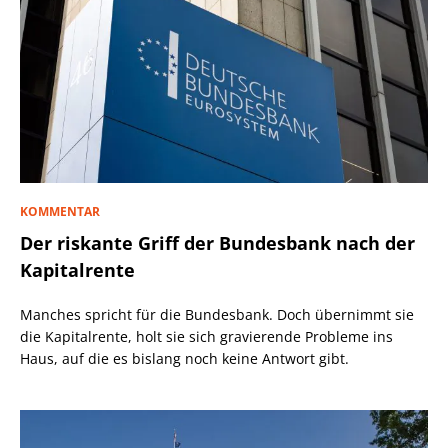
KOMMENTAR
Der riskante Griff der Bundesbank nach der
Kapitalrente
Manches spricht für die Bundesbank. Doch übernimmt sie
die Kapitalrente, holt sie sich gravierende Probleme ins
Haus, auf die es bislang noch keine Antwort gibt.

What this task involves: Here the answer is the exact run of lines above, from the line with "Der riskante Griff der Bundesbank nach der" down to the last, and nothing else.

Reply to the task:
Der riskante Griff der Bundesbank nach der
Kapitalrente
Manches spricht für die Bundesbank. Doch übernimmt sie
die Kapitalrente, holt sie sich gravierende Probleme ins
Haus, auf die es bislang noch keine Antwort gibt.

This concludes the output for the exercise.